Some observers on the left argued that taxpayers rebelled because the tax system was riddled with loopholes that unjustly favored the rich and powerful. 11 The trouble with this explanation is that people rose up in protest against the property tax after reformers tried to fix the worst injustices. In state after state, the tax revolt followed closely on the heels of reforms that made the property tax less arbitrary and more progressive than ever before. The movement was not a protest against distributive injustice.
This book shows that taxpayers rebelled because the very same reforms that increased the fairness of the property tax also exposed taxpayers to new income shocks. By modernizing and standardizing tax assessment, the reformers did away with traditional and informal tax breaks that dated from the late nineteenth century. Local tax assessors had dispensed these informal tax privileges unevenly and often arbitrarily. But most homeowners received substantial benefit from them. When they were swept away, homeowners fought to restore them in a new and permanent form.

WHERE THE TAX REVOLT CAME FROM: INFORMAL TAX PRIVILEGES AS SOCIAL PROTECTION

The central argument of this book is that state officials caused the tax revolt by doing away with informal tax privileges, and people fought to restore those privileges because they had provided a kind of social protection from the market.

Stored data entries
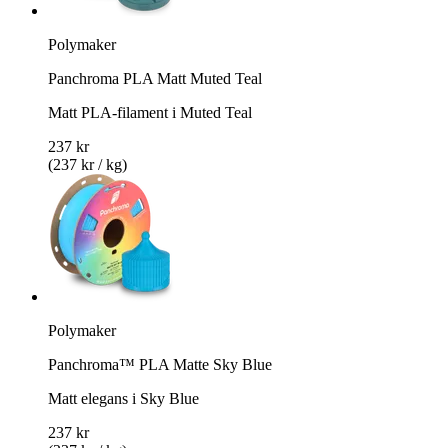
Polymaker
Panchroma PLA Matt Muted Teal
Matt PLA-filament i Muted Teal
237 kr
(237 kr / kg)
Polymaker
Panchroma™ PLA Matte Sky Blue
Matt elegans i Sky Blue
237 kr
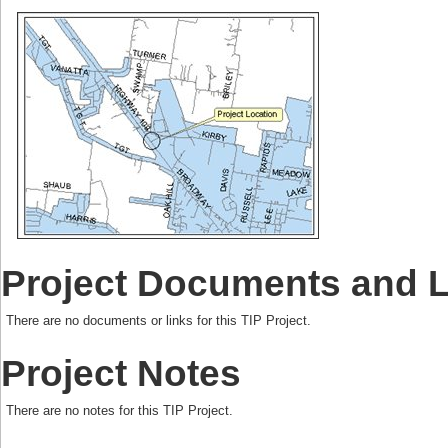
Project Documents and 
There are no documents or links for this TIP Project.
Project Notes
There are no notes for this TIP Project.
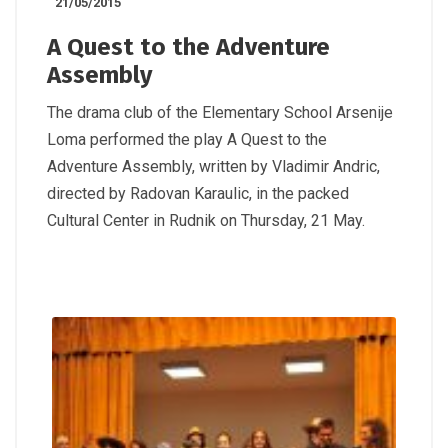
21/05/2015
A Quest to the Adventure
Assembly
The drama club of the Elementary School Arsenije
Loma performed the play A Quest to the
Adventure Assembly, written by Vladimir Andric,
directed by Radovan Karaulic, in the packed
Cultural Center in Rudnik on Thursday, 21 May.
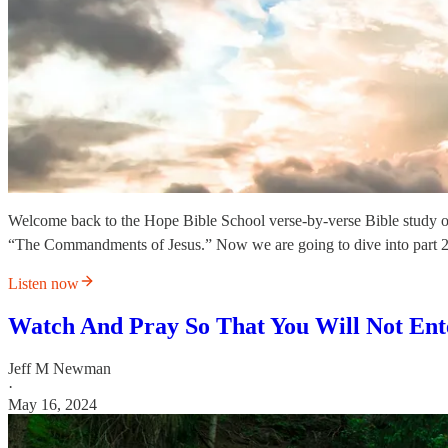
Welcome back to the Hope Bible School verse-by-verse Bible study o
“The Commandments of Jesus.” Now we are going to dive into part 2
Listen now
Watch And Pray So That You Will Not Ent
Jeff M Newman
·
May 16, 2024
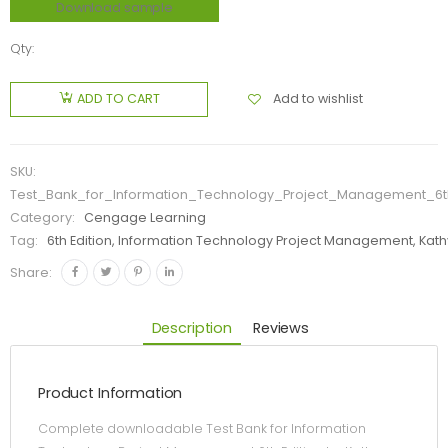
Download sample
Qty:
Add to wishlist
ADD TO CART
SKU:
Test_Bank_for_Information_Technology_Project_Management_6t
Category:
Cengage Learning
Tag:
6th Edition, Information Technology Project Management, Kat
Share:
Description
Reviews
Product Information
Complete downloadable Test Bank for Information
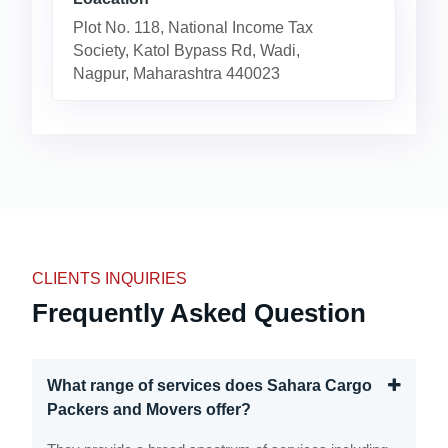
Plot No. 118, National Income Tax
Society, Katol Bypass Rd, Wadi,
Nagpur, Maharashtra 440023
CLIENTS INQUIRIES
Frequently Asked Question
What range of services does Sahara Cargo
Packers and Movers offer?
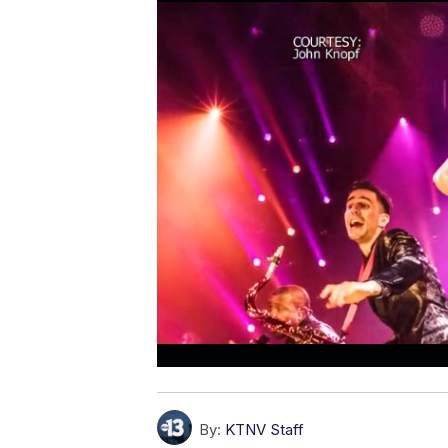
By:
KTNV Staff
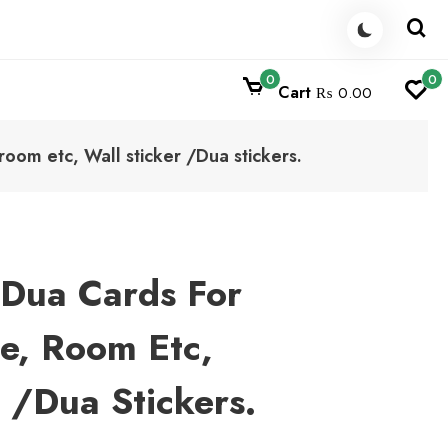
0
0
Cart
₨ 0.00
room etc, Wall sticker /Dua stickers.
 Dua Cards For
e, Room Etc,
r /Dua Stickers.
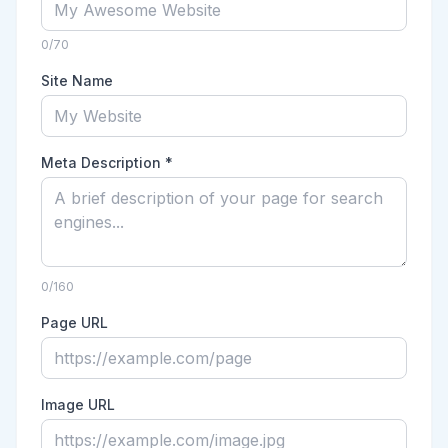
0
/70
Site Name
Meta Description *
0
/160
Page URL
Image URL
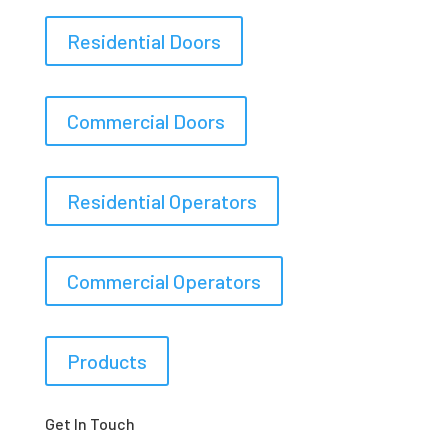
Residential Doors
Commercial Doors
Residential Operators
Commercial Operators
Products
Get In Touch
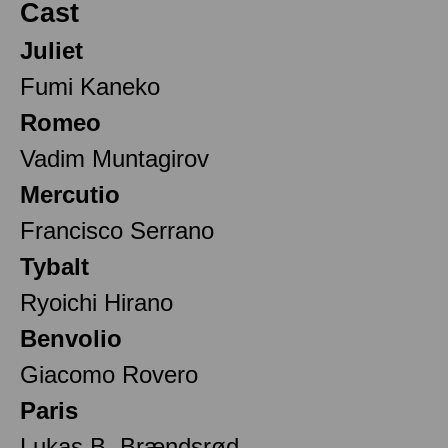
Cast
Juliet
Fumi Kaneko
Romeo
Vadim Muntagirov
Mercutio
Francisco Serrano
Tybalt
Ryoichi Hirano
Benvolio
Giacomo Rovero
Paris
Lukas B. Brændsrød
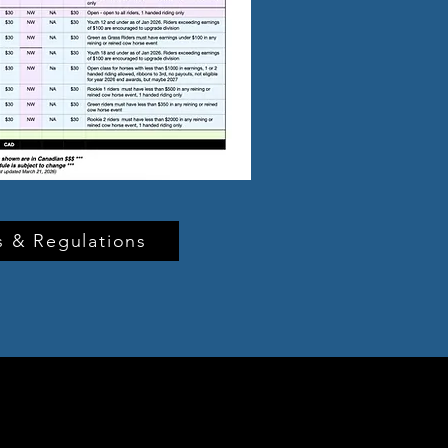
 & Regulations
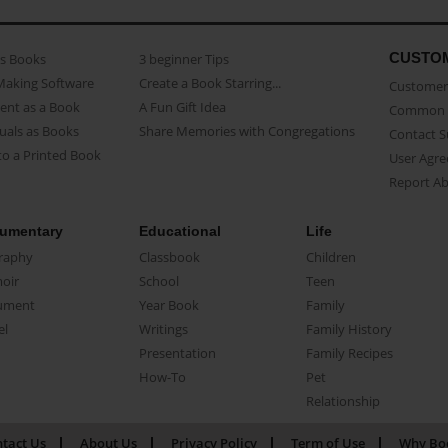
CUSTO
as Books
3 beginner Tips
Making Software
Create a Book Starring...
Customer 
ent as a Book
A Fun Gift Idea
Common 
uals as Books
Share Memories with Congregations
Contact 
o a Printed Book
User Agr
Report A
umentary
Educational
Life
raphy
Classbook
Children
oir
School
Teen
ument
Year Book
Family
el
Writings
Family History
Presentation
Family Recipes
How-To
Pet
Relationship
tact Us
About Us
Privacy Policy
Term of Use
Why Bo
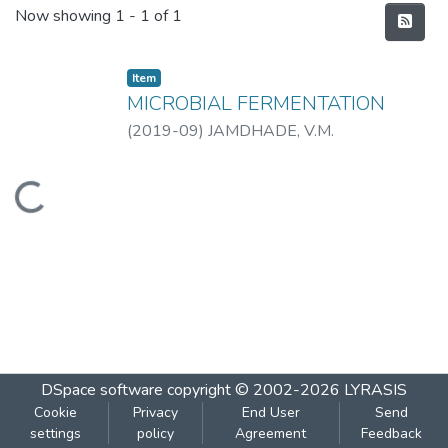
Recent Submissions
Now showing
1 - 1 of 1
Item
MICROBIAL FERMENTATION
(
2019-09
)
JAMDHADE, V.M.
Loading...
DSpace software
copyright © 2002-2026
LYRASIS
Cookie
Privacy
End User
Send
settings
policy
Agreement
Feedback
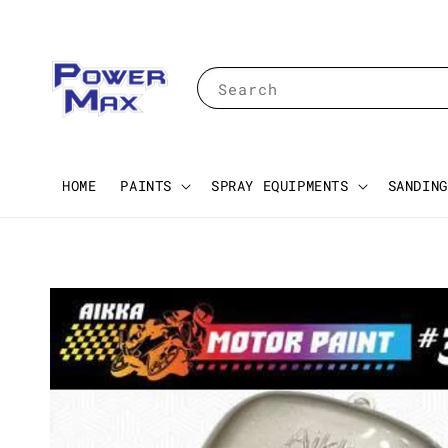
Search
HOME
PAINTS
SPRAY EQUIPMENTS
SANDING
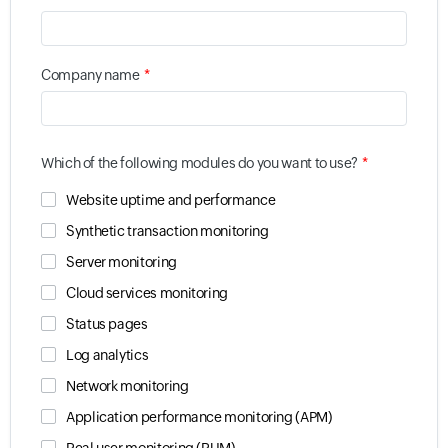
*
Company name
*
Which of the following modules do you want to use?
Website uptime and performance
Synthetic transaction monitoring
Server monitoring
Cloud services monitoring
Status pages
Log analytics
Network monitoring
Application performance monitoring (APM)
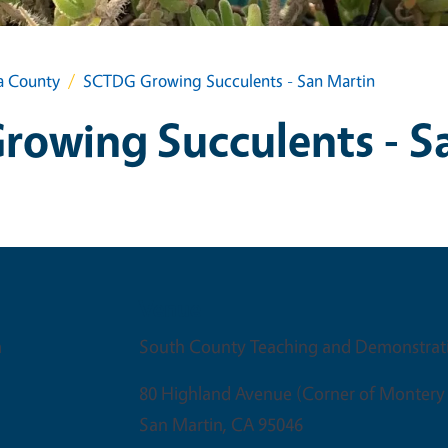
a County
SCTDG Growing Succulents - San Martin
owing Succulents - S
Venue
m
South County Teaching and Demonstrat
80 Highland Avenue (Corner of Montery
San Martin
,
CA
95046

What to do =>
A – Answer these questions about the passage on the tax revolt:
(i) What reason for the revolt did some observers on the left give?
(ii) From what period did the traditional and informal tax breaks date?
(iii) According to the central argument, who caused the tax revolt?
B – Output the part of the passage on the tax revolt from "WHERE THE TAX" to "from the market.", copying it word for word.
Nothing in the records is needed here.

Solution set =>
A –
(i) The tax system was riddled with loopholes that unjustly favored the rich and powerful.
(ii) The late nineteenth century.
(iii) State officials, by doing away with informal tax privileges.

B –
WHERE THE TAX REVOLT CAME FROM: INFORMAL TAX PRIVILEGES AS SOCIAL PROTECTION

The central argument of this book is that state officials caused the tax revolt by doing away with informal tax privileges, and people fought to restore those privileges because they had provided a kind of social protection from the market.